Food arriving at restaurant tables via pneumatic tubes might sound like a scene from TV show "Futurama" (it is), but the concept actually exists in one ambitious cafe in New Zealand.

C1 restaurant in Christchurch has installed a series of ‘food delivery' pipes which run from the kitchen into the café and deliver the establishment's signature Slider dish, comprising mini burgers and fries, to the clientele.

The installation process is already underway and will take approximately a year to complete.

Metal cases containing the dishes will eventually be shuttled under the floor and up through the table legs, to avoid the space being cluttered up with tubes.
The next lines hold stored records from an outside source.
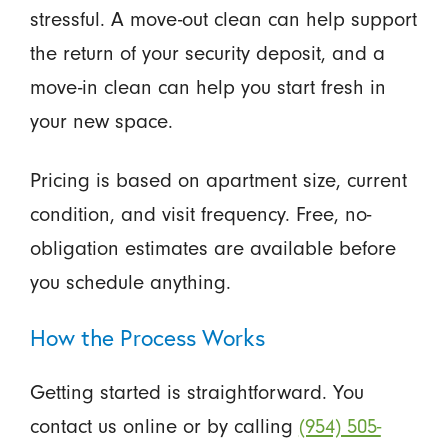
stressful. A move-out clean can help support
the return of your security deposit, and a
move-in clean can help you start fresh in
your new space.
Pricing is based on apartment size, current
condition, and visit frequency. Free, no-
obligation estimates are available before
you schedule anything.
How the Process Works
Getting started is straightforward. You
contact us online or by calling
(954) 505-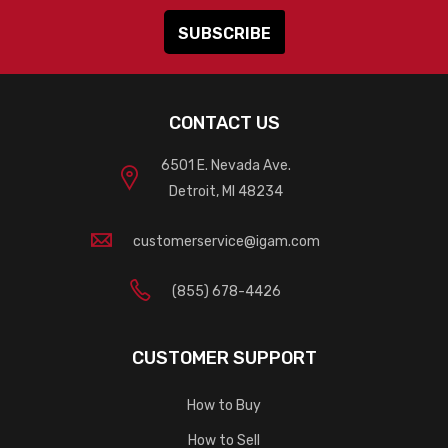
CONTACT US
6501 E. Nevada Ave.
Detroit, MI 48234
customerservice@igam.com
(855) 678-4426
CUSTOMER SUPPORT
How to Buy
How to Sell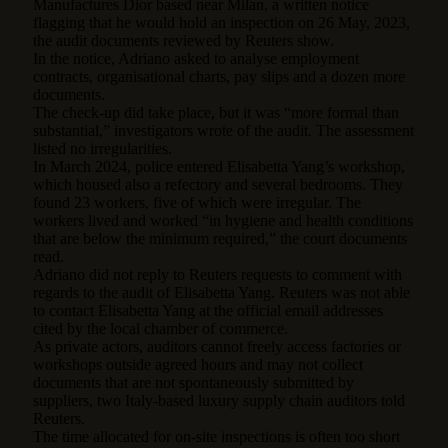
Manufactures Dior based near Milan, a written notice
flagging that he would hold an inspection on 26 May, 2023,
the audit documents reviewed by Reuters show.
In the notice, Adriano asked to analyse employment
contracts, organisational charts, pay slips and a dozen more
documents.
The check-up did take place, but it was “more formal than
substantial,” investigators wrote of the audit. The assessment
listed no irregularities.
In March 2024, police entered Elisabetta Yang’s workshop,
which housed also a refectory and several bedrooms. They
found 23 workers, five of which were irregular. The
workers lived and worked “in hygiene and health conditions
that are below the minimum required,” the court documents
read.
Adriano did not reply to Reuters requests to comment with
regards to the audit of Elisabetta Yang. Reuters was not able
to contact Elisabetta Yang at the official email addresses
cited by the local chamber of commerce.
As private actors, auditors cannot freely access factories or
workshops outside agreed hours and may not collect
documents that are not spontaneously submitted by
suppliers, two Italy-based luxury supply chain auditors told
Reuters.
The time allocated for on-site inspections is often too short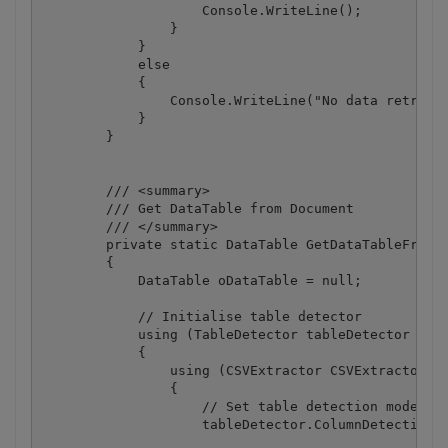
                    Console.WriteLine();

                }

            }

            else

            {

                Console.WriteLine("No data retrieve
            }

        }

        /// <summary>

        /// Get DataTable from Document

        /// </summary>

        private static DataTable GetDataTableFromDo
        {

            DataTable oDataTable = null;

            // Initialise table detector

            using (TableDetector tableDetector = ne
            {

                using (CSVExtractor CSVExtractor = 
                {

                    // Set table detection mode to 
                    tableDetector.ColumnDetectionMo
"It's something we've had in the works since before we opened," said owner Sam Crofskey.

The café was destroyed in an earthquake in 2010 and has since been rebuilt, with several modifications.

"When we rebuilt the cafe, we did so with the goal of being the world's greatest cafe," said Crofskey. "A pneumatic burger tube is just one of the many points of difference that our business has."

The invention is the latest in a line of quirky food delivery systems across the restaurant industry.

These include the widespread trend of the sushi conveyor belt; the concept of ordering food directly from interactive tabletop surfaces and even robot waiter service at the Hajime restaurant in Japan.

Perhaps one of the most unorthodox approaches comes from the Ka Tron restaurant in Bangkok, where chickens are cooked, loaded into a catapult, fired across the restaurant and caught on a spike being held by a waiter riding a unicycle.